CONTAMINATION AND CARE:
Though salads & salad dressings are prepared with at most care and cleanliness, food products when compounded from combination of the different groups of foods also would combine their microbial contents, and the new product may furnish a good culture medium for microorganisms that previously had little chance to grow.
Yeasts, sugar, water, spices and other condiments added to foods may be important sources of microorganisms. Starting with fruits &vegetables, they are succumbed to contamination during harvesting itself as soon as they are gathered into boxes, baskets or trucks. Pre cooling of the product and refrigeration during transportation will slow such growth.
Washing the fruits &vegetables may involve a preliminary soaking. Re circulated or reused water is likely to add organisms were as chlorinated water can be used for effective washing .Sorting spoiled fruits & vegetables or trimming spoiled parts removes microorganisms.  Part of the mould growth on strawberries for ex Can be removed by washing with a non-ionic detergent solutions.
Fitness of foods for consumption is judged partly on the basis of their maturity. If the desired stage of maturity is greatly exceeded, the food may be considered inedible or even spoiled. An ex. Is an over ripe banana, with its black skin and brown, mushy interior. Brown heart of apples and pears, black heat of potatoes, black leaf speck of cabbage, and red heart of cabbage are the examples of non- pathogenic diseases of fruits &vegetables. When the food is soft &juicy, the rot is apt to be soft and mushy and some leakage may result.
Handling of fruits & vegetables needs at most care and supervision so as to detect & discard it at the early stage of contamination. Food consumed raw, of course, are possible sources of pathogens. Foods may be contaminated with disease organisms from food handlers& food utensils. Especially likely to be important are cooks &helpers in the kitchen; waiters in the eating place; prepares or sales persons of unwrapped foods. Food handlers should not be permitted to work while they are ill or recovering.

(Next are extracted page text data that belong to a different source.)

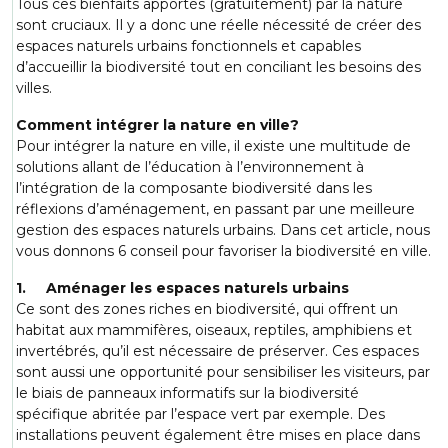
Tous ces bienfaits apportés (gratuitement) par la nature
sont cruciaux. Il y a donc une réelle nécessité de créer des
espaces naturels urbains fonctionnels et capables
d’accueillir la biodiversité tout en conciliant les besoins des
villes.
Comment intégrer la nature en ville?
Pour intégrer la nature en ville, il existe une multitude de
solutions allant de l’éducation à l’environnement à
l’intégration de la composante biodiversité dans les
réflexions d’aménagement, en passant par une meilleure
gestion des espaces naturels urbains. Dans cet article, nous
vous donnons 6 conseil pour favoriser la biodiversité en ville.
1. Aménager les espaces naturels urbains
Ce sont des zones riches en biodiversité, qui offrent un
habitat aux mammifères, oiseaux, reptiles, amphibiens et
invertébrés, qu’il est nécessaire de préserver. Ces espaces
sont aussi une opportunité pour sensibiliser les visiteurs, par
le biais de panneaux informatifs sur la biodiversité
spécifique abritée par l’espace vert par exemple. Des
installations peuvent également être mises en place dans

                                             image of salad dressing के लिए चित्र परिणाम

Salad dressings contain oil, which may become oxidized or hydrolysed and enough moisture to permit microbial growth. The three types of spoilage of mayonnaise and similar dressings are:
1.       Separation of the oil or water from emulsion,
2.       Oxidation and hydrolysis of the oils by chemical or biological action and
3.       Growth of microorganisms to produce gas, off flavours or other defects.
4.       Darkening often takes place.

The decomposition of salad dressings and related products can be caused by bacteria, yeasts or moulds. With the acidity, coupled with sugar content and water phase of mayonnaise, is most favourable for yeasts. Bacteria have spoiled mayonnaise, salad dressings and French dressing. Moulds can grow on salad dressings if air is available and are favoured by the addition of starch or pectin to the dressing.